Dire chi è Dio nella mia vita equivale a rivelare a me stesso come lui è dono prima di tutto per me. Ma talvolta ce lo dimentichiamo. Con la possibilità di dirlo agli altri in effetti lo diciamo prima di tutto a noi. Raccontare Dio significa rivelare attraverso la nostra vita cosa ha prodotto in noi. Come ci ha trasformati, come ci ama. Il tutto, come lo fu per Pietro, è dono di Dio. A lui che, unico,  con impeto ha risposto a Gesù: “Tu sei il Cristo, il Figlio del Dio vivente” gli viene detto:” né carne né sangue te lo hanno rivelato, ma il Padre mio che è nei cieli”. Tutto è opera di Dio in ciascuno di noi. La nostra umanità e la grazia di Dio, la nostra disponibilità e la potenza di Dio, la nostra docilità e l’amore di Dio. Sinergia umano – divina.

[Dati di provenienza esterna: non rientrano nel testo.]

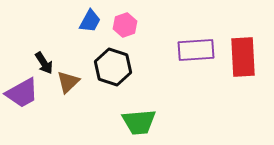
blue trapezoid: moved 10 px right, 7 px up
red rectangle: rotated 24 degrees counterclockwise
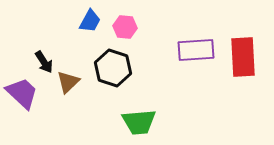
pink hexagon: moved 2 px down; rotated 25 degrees clockwise
black arrow: moved 1 px up
black hexagon: moved 1 px down
purple trapezoid: rotated 108 degrees counterclockwise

I diritti d’autore delle azioni della nostra vita se ispirate a Dio sono suoi e nostri. Il male porta solo la nostra firma in quanto è incompatibile con la santità di Dio, mente il bene, di cui lui è la perenne e inestinguibile fonte sorgiva, ha doppia paternità: Dio e noi. La conseguente e conclusiva affermazione di Gesù a Pietro attesta come lui gli garantisce, in virtù della fede che ha espresso, la garanzia che il male non prevarrà né su di lui né su tutti coloro che gli verranno affidati. Addirittura Gesù gli cambia nome. “Tu sei Pietro”. Cefa.

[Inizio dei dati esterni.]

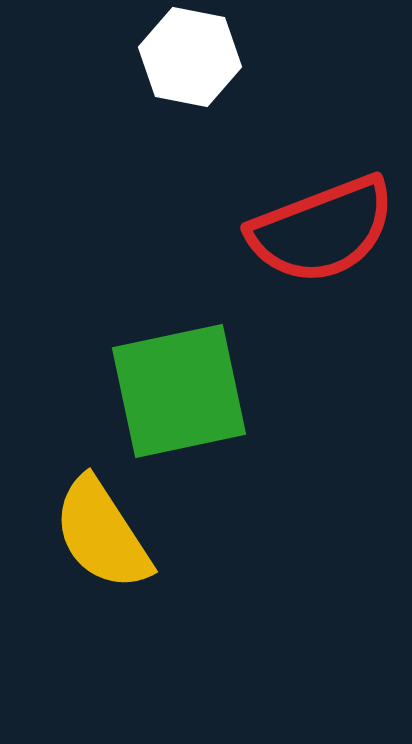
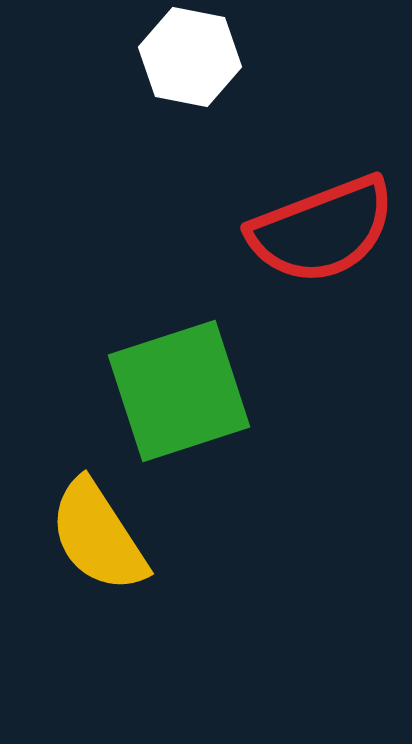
green square: rotated 6 degrees counterclockwise
yellow semicircle: moved 4 px left, 2 px down
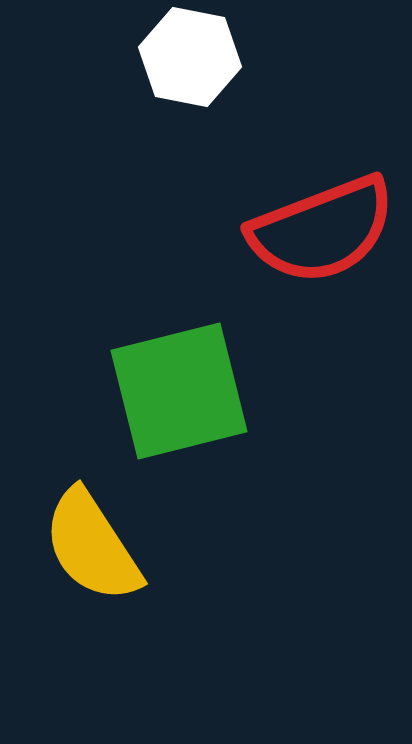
green square: rotated 4 degrees clockwise
yellow semicircle: moved 6 px left, 10 px down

La solidità della fede espressa diventa la base lapidea, salda, su cui poggerà la futura chiesa che a lui, come primo fra tutti gli altri, gli verrà affidata. Gli viene conferito, direttamente da Gesù, il potere di “legare  “ o di “sciogliere” in terra con il riconoscimento paritetico in cielo. Quasi che Gesù proponga se stesso come notaio di quanto farà Pietro con il potere ricevuto. Ma in cosa consiste questo potere? Non certo nel predominio, nell’induzione alla sudditanza degli altri. No all’affermazione di una forza religiosa, tantomeno fisica. 

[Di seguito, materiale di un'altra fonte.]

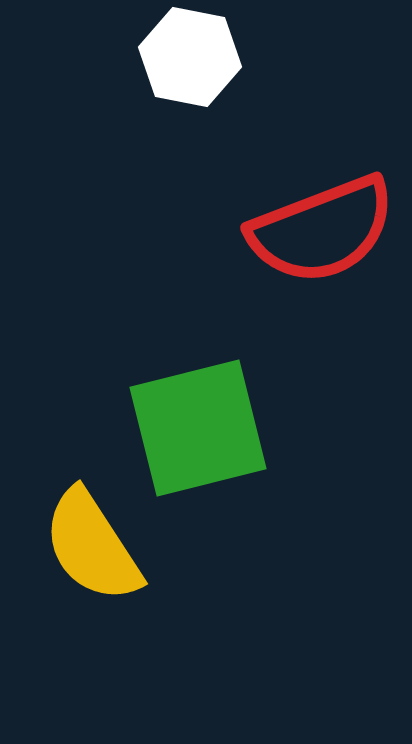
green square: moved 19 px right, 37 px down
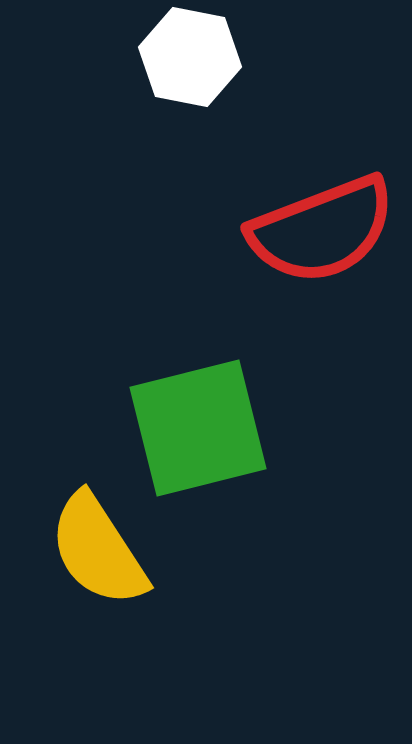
yellow semicircle: moved 6 px right, 4 px down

Gesù si riferisce al potere del servizio. Il primo servo di tutti. Il primo nel dare l’esempio. Il primo nel saper compiere gesti, scelte che hanno il sapore e il profumo del divino. Il potere dato a Pietro primariamente e poi a tutti coloro che come lui saranno capaci di portare avanti la missione che Gesù affiderà, è quello di saper dare esempio di integrità, rispetto, volontà di salvare chi è nel pericolo. Testimoniare la fraternità, l’universalità, il rispetto di tutti, l’integrazione, la cooperazione. Azioni insomma che sanno di eternità. Scelte che straripano verso gli altri. Gli ultimi e dimenticati, soprattutto. Il potere di amare, questo è il più grande potere che è nel cuore, nelle mani e nelle scelte di chiunque. Ogni volta che si ama si è rocce, pietre. Forse semplicemente sassolini, pietruzze, non macigni. Ma, come sappiamo, per Dio non esiste la pietra inutile o peggio scartata. Lui, proprio queste pietre, le rende “testata d’angolo”. Da sgorbi a capolavori. Da inutili a premio “Nobel”. Da sconosciuti a “Vip”.